As healthcare workers, we are in a unique position to provide comfort and specialized care of a patient who is facing death.  Even an Environmental Services employee or Dietary Aide can help improve the quality of life for a dying patient.  A simple smile or a warm “Hello!” can make a difference in some patient’s day.  For those of us with specialized training, we may, too often, evaluate laboratory results and attempt to manage symptoms, always hoping for a cure.  In the majority of cases, there is a cure, or at least some therapy or procedure that may be performed to provide some quality of life for the patient and his or her loved ones.  In the end, regardless of our level of knowledge or our professional title, we are each human and in need of human contact and interaction.  Holding someone’s hand for a moment, pausing to really listen to the needs of our patient, speaking with the patient in a way that the patient can comprehend, and with honesty and empathy.  These are things that our patient’s need and deserve.  I have heard it reported that patient’s enter a healthcare facility with the expectation that all of the staff members are technically qualified and that the reason they come into a particular facility is not that the staff members are greater technical experts but, rather, that the caregivers at the particular place are compassionate and empathetic.  In “Final Gifts,” Callanan and Kelley, make a strong case that those who are dying are very aware of their own impending death.  They need to be comforted but not pitied.  They need to be respected.  They seek to be understood.  As healthcare workers, we need to be attuned to the communications of our dying patient’s as they may share something that would otherwise be missed or dismissed as delusional rantings.

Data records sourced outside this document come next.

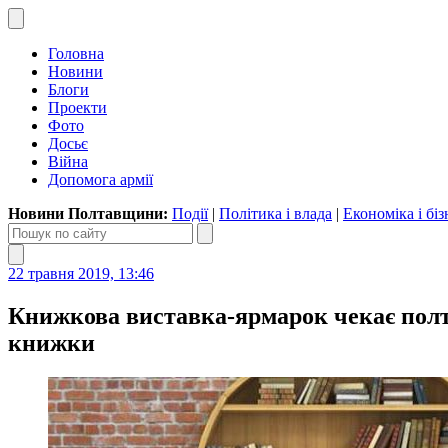
Головна
Новини
Блоги
Проекти
Фото
Досьє
Війна
Допомога армії
Новини Полтавщини:
Події
|
Політика і влада
|
Економіка і біз
22 травня 2019, 13:46
Книжкова виставка-ярмарок чекає полта
книжки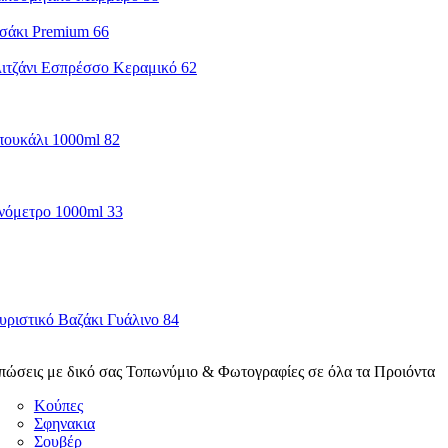
πώσεις με δικό σας Τοπωνύμιο & Φωτογραφίες σε όλα τα Προιόντα
Κούπες
Σφηνακια
Σουβέρ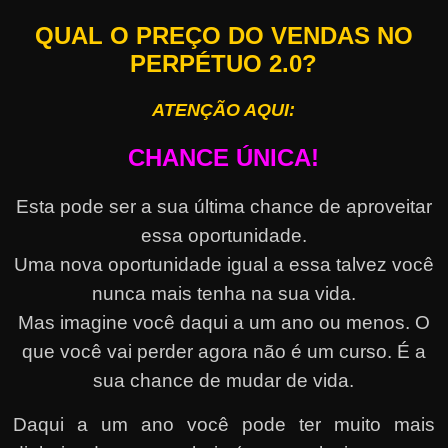
QUAL O PREÇO DO VENDAS NO
PERPÉTUO 2.0?
ATENÇÃO AQUI:
CHANCE ÚNICA!
Esta pode ser a sua última chance de aproveitar
essa oportunidade.
Uma nova oportunidade igual a essa talvez você
nunca mais tenha na sua vida.
Mas imagine você daqui a um ano ou menos. O
que você vai perder agora não é um curso. É a
sua chance de mudar de vida.
Daqui a um ano você pode ter muito mais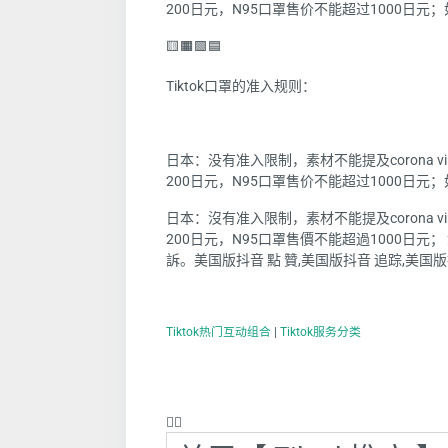
200日元，N95口罩售价不能超过1000日
🟨🟧🟩🟦
Tiktok口罩的准入规则：
日本：没有准入限制，素材不能提及corona 
200日元，N95口罩售价不能超过1000日
日本：沒有准入限制，素材不能提及corona 
200日元，N95口罩售價不能超過1000日
訴。美国版抖音 點 贊,美国版抖音 追踪,美国版
Tiktok热门互动组合
|
Tiktok服务分类
❤️‍🔥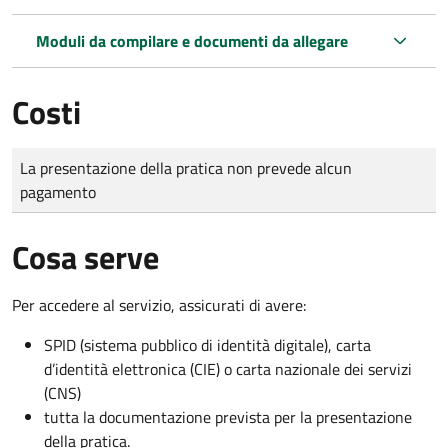
Moduli da compilare e documenti da allegare
Costi
Tipo di pagamento
Importo
La presentazione della pratica non prevede alcun
pagamento
Cosa serve
Per accedere al servizio, assicurati di avere:
SPID (sistema pubblico di identità digitale), carta
d’identità elettronica (CIE) o carta nazionale dei servizi
(CNS)
tutta la documentazione prevista per la presentazione
della pratica.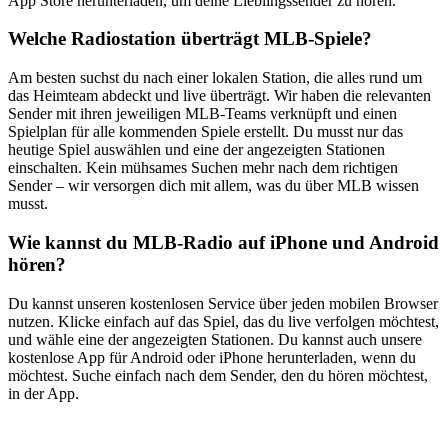
App Store herunterladen, um deine Lieblingssender zu hören.
Welche Radiostation überträgt MLB-Spiele?
Am besten suchst du nach einer lokalen Station, die alles rund um
das Heimteam abdeckt und live überträgt. Wir haben die relevanten
Sender mit ihren jeweiligen MLB-Teams verknüpft und einen
Spielplan für alle kommenden Spiele erstellt. Du musst nur das
heutige Spiel auswählen und eine der angezeigten Stationen
einschalten. Kein mühsames Suchen mehr nach dem richtigen
Sender – wir versorgen dich mit allem, was du über MLB wissen
musst.
Wie kannst du MLB-Radio auf iPhone und Android
hören?
Du kannst unseren kostenlosen Service über jeden mobilen Browser
nutzen. Klicke einfach auf das Spiel, das du live verfolgen möchtest,
und wähle eine der angezeigten Stationen. Du kannst auch unsere
kostenlose App für Android oder iPhone herunterladen, wenn du
möchtest. Suche einfach nach dem Sender, den du hören möchtest,
in der App.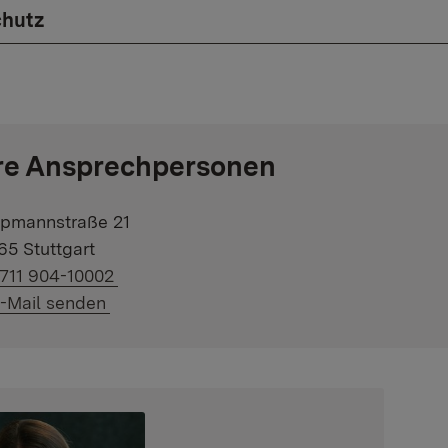
chutz
re Ansprechpersonen
pmannstraße 21
65 Stuttgart
ink auf Telefonnummer:
711 904-10002
ink auf E-Mail:
-Mail senden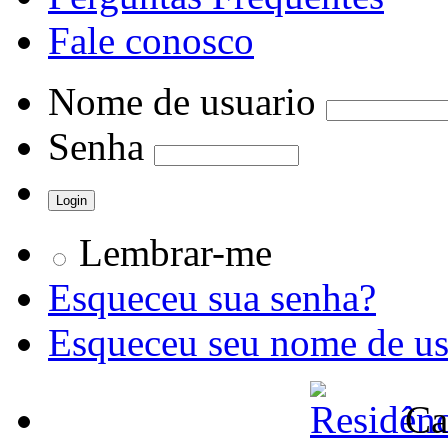
Fale conosco
Nome de usuario
Senha
Lembrar-me
Esqueceu sua senha?
Esqueceu seu nome de us
Ca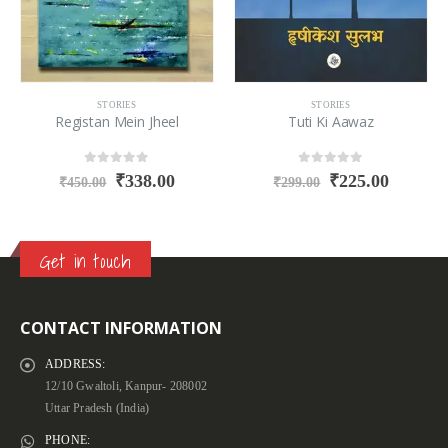
STORIES
STORIES
Registan Mein Jheel
Tuti Ki Aawaz
0
out of 5
0
out of 5
₹
338.00
₹
225.00
₹
450.00
₹
299.00
Get in touch
CONTACT INFORMATION
ADDRESS:
12/10 Gwaltoli, Kanpur- 208002
Uttar Pradesh (India)
PHONE: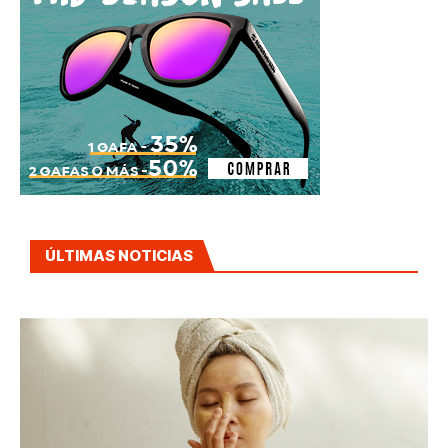
ÚLTIMAS NOTICIAS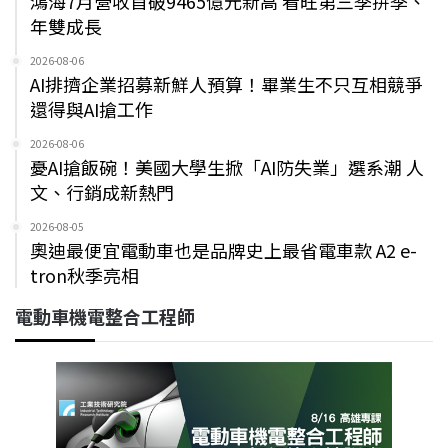
鴻海7月營收首破9465億元新高 看旺第三季拚季、
年雙成長
2026-08-06
AI排擠企業招募新鮮人預算！畢業生不只互相競爭
還得與AI搶工作
2026-08-06
憂AI搶飯碗！美國大學生掀「AI防失業」選系潮 人
文、行銷成新熱門
2026-08-05
奧迪最便宜電動車也是品牌史上最省電車款 A2 e-
tron秋季亮相
電動車機電整合工程師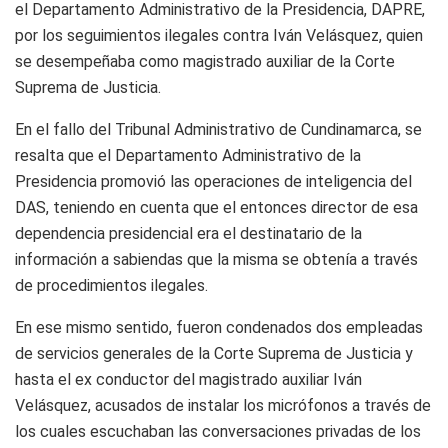
el Departamento Administrativo de la Presidencia, DAPRE,
por los seguimientos ilegales
contra Iván Velásquez, quien
se desempeñaba como magistrado auxiliar de la Corte
Suprema de Justicia.
En el fallo del Tribunal Administrativo de Cundinamarca, se
resalta que el Departamento Administrativo de la
Presidencia promovió las operaciones de inteligencia del
DAS, teniendo en cuenta que el entonces director de esa
dependencia presidencial era el destinatario de la
información a sabiendas que la misma se obtenía a través
de procedimientos ilegales.
En ese mismo sentido, fueron condenados dos empleadas
de servicios generales de la Corte Suprema de Justicia y
hasta el ex conductor del magistrado auxiliar Iván
Velásquez, acusados
de instalar los micrófonos a través de
los cuales escuchaban las conversaciones privadas de los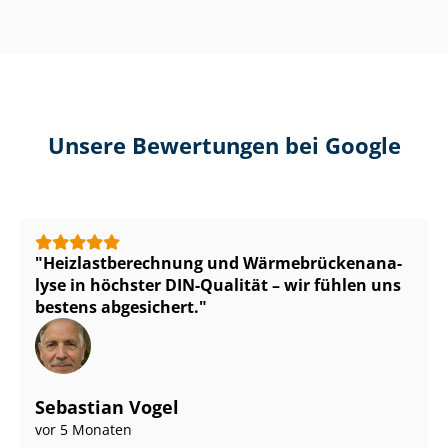
Unsere Bewertungen bei Google
Heiz­last­be­rech­nung und Wär­me­brü­cken­ana­
ly­se in höchster DIN-Qualität – wir fühlen uns
bestens abgesichert.
Sebastian Vogel
vor 5 Monaten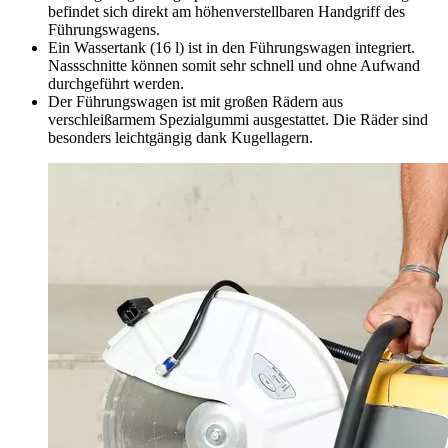
befindet sich direkt am höhenverstellbaren Handgriff des
Führungswagens.
Ein Wassertank (16 l) ist in den Führungswagen integriert.
Nassschnitte können somit sehr schnell und ohne Aufwand
durchgeführt werden.
Der Führungswagen ist mit großen Rädern aus
verschleißarmem Spezialgummi ausgestattet. Die Räder sind
besonders leichtgängig dank Kugellagern.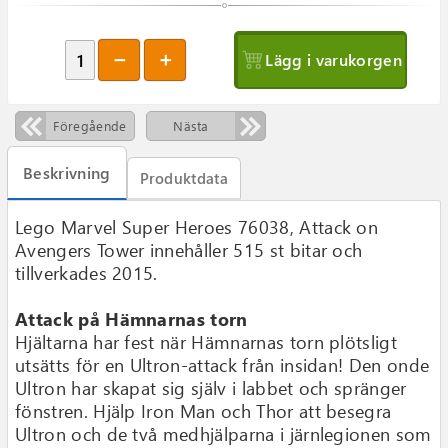
Lägg i varukorgen
Föregående
Nästa
Beskrivning
Produktdata
Lego Marvel Super Heroes 76038, Attack on
Avengers Tower innehåller 515 st bitar och
tillverkades 2015.
Attack på Hämnarnas torn
Hjältarna har fest när Hämnarnas torn plötsligt
utsätts för en Ultron-attack från insidan! Den onde
Ultron har skapat sig själv i labbet och spränger
fönstren. Hjälp Iron Man och Thor att besegra
Ultron och de två medhjälparna i järnlegionen som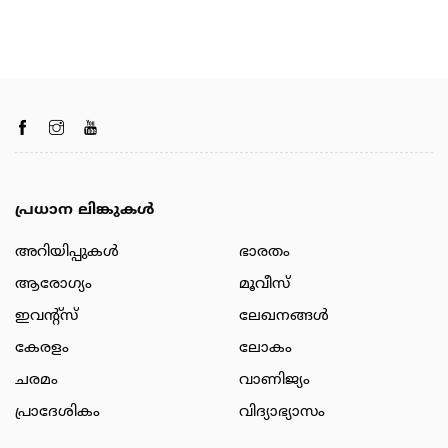
പ്രധാന ലിങ്കുകൾ
അറിയിപ്പുകള്‍
ഭാരതം
ആരോഗ്യം
മൂവീസ്
ഇവന്റ്സ്
ലേഖനങ്ങള്‍
കേരളം
ലോകം
ചരമം
വാണിജ്യം
പ്രാദേശികം
വിദ്യാഭ്യാസം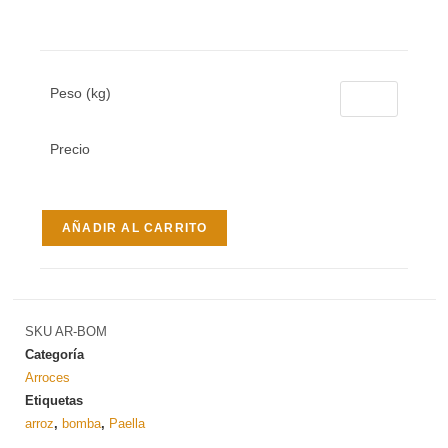
Peso (kg)
Precio
AÑADIR AL CARRITO
SKU
AR-BOM
Categoría
Arroces
Etiquetas
arroz
,
bomba
,
Paella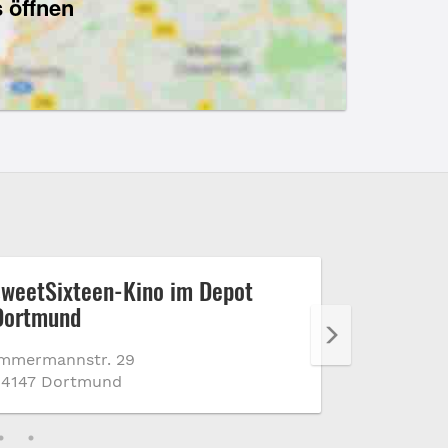
 öffnen
sweetSixteen-Kino im Depot
Veransta
Dortmund
Westfale
mmermannstr. 29
Strobelall
44147 Dortmund
44139 Dor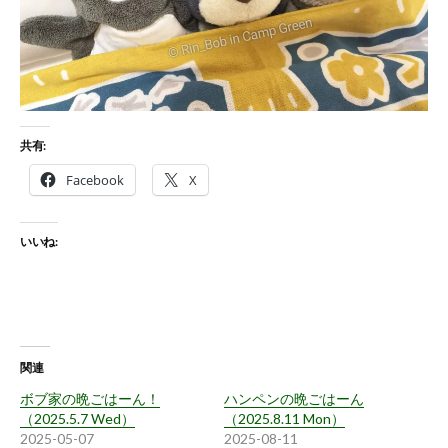
共有:
Facebook
X
いいね:
関連
ボブ家の晩ごはーん！
ハンペンの晩ごはーん
（2025.5.7 Wed）
（2025.8.11 Mon）
2025-05-07
2025-08-11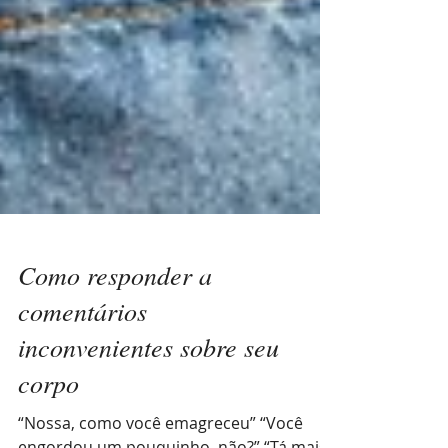
Como responder a
comentários
inconvenientes sobre seu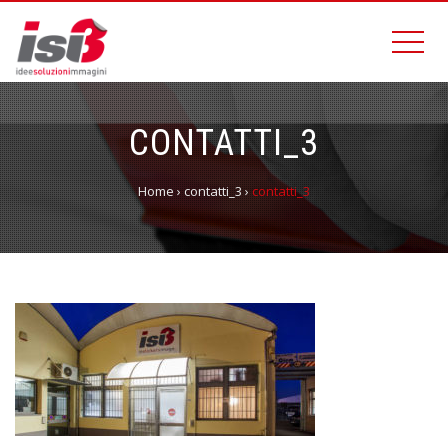
CONTATTI_3
Home
›
contatti_3
›
contatti_3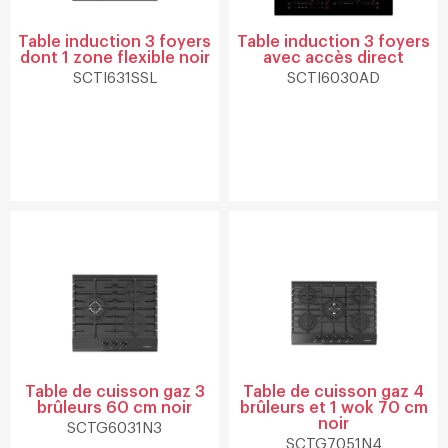
Table induction 3 foyers
Table induction 3 foyers
dont 1 zone flexible noir
avec accès direct
SCTI631SSL
SCTI6030AD
Table de cuisson gaz 3
Table de cuisson gaz 4
brûleurs 60 cm noir
brûleurs et 1 wok 70 cm
noir
SCTG6031N3
SCTG7051N4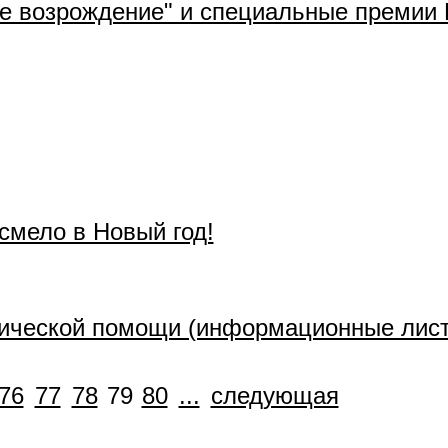
е возрождение" и специальные премии 
смело в Новый год!
гической помощи (информационные лист
76
77
78
79
80
...
следующая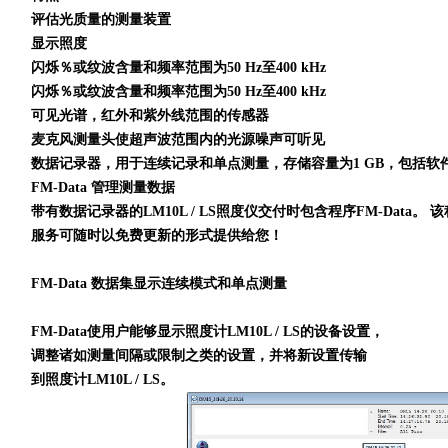
评估光质量的测量装置
显示照度
闪烁％或纹波含量和频率范围为
50 Hz
至
400 kHz
闪烁％或纹波含量和频率范围为
50 Hz
至
400 kHz
可见光谱，红外和紫外线范围的传感器
麦克风测量头使超声波范围内的光源噪声可听见
数据记录器，用于连续记录和单点测量，存储容量为
1 GB
，包括软
FM-Data
管理测量数据
带有数据记录器的
LM10L / LS
照度仪交付时包含程序
FM-Data
。 
服务可随时以免费更新的形式提供给您！
FM-Data
数据集显示连续模式和单点测量
FM-Data
使用户能够显示照度计
LM10L / LS
的设备设置，
调整诸如测量间隔或限制之类的设置，并将新设置传输
到照度计
LM10L / LS
。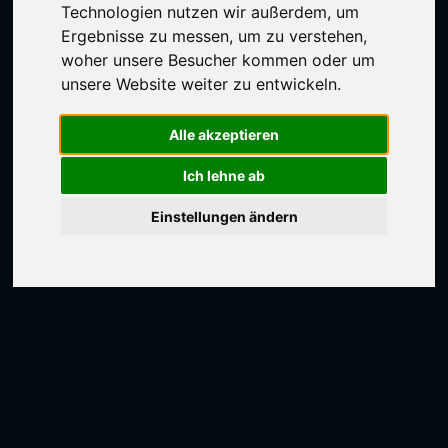
Technologien nutzen wir außerdem, um
Ergebnisse zu messen, um zu verstehen,
woher unsere Besucher kommen oder um
unsere Website weiter zu entwickeln.
Alle akzeptieren
Ich lehne ab
Einstellungen ändern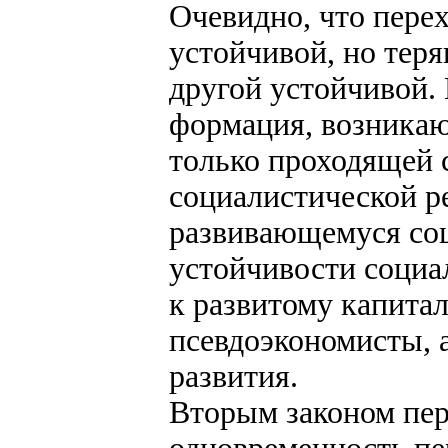
Очевидно, что пере
устойчивой, но тер
другой устойчивой. 
формация, возникаю
только проходящей 
социалистической р
развивающемуся соц
устойчивости социа
к развитому капита
псевдоэкономисты, 
развития.
Вторым законом пер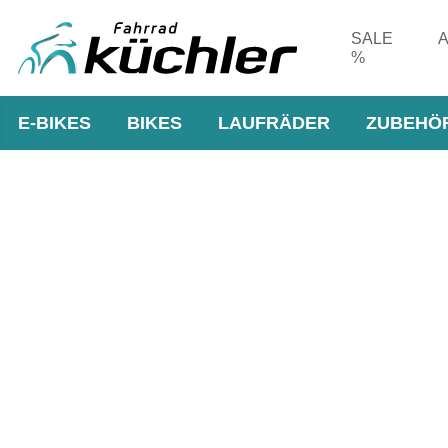
SALE
A
%
E-BIKES
BIKES
LAUFRÄDER
ZUBEHÖ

As a healthcare worker, who has been a patient, and likely will be a patient again, I have recognized that there are hundreds of little things that sometimes get missed by the trained professionals tasked with providing effective and efficient care.  One thing I must say is that all of the nurses and doctors and lab technicians and radiology technicians and ultrasound technicians and housekeepers and dietary staff that provided care for me have not missed one important thing when caring for me, and that is that I am an individual, and that I have greatly appreciated their empathy and compassion as much as their technical skill and expertise.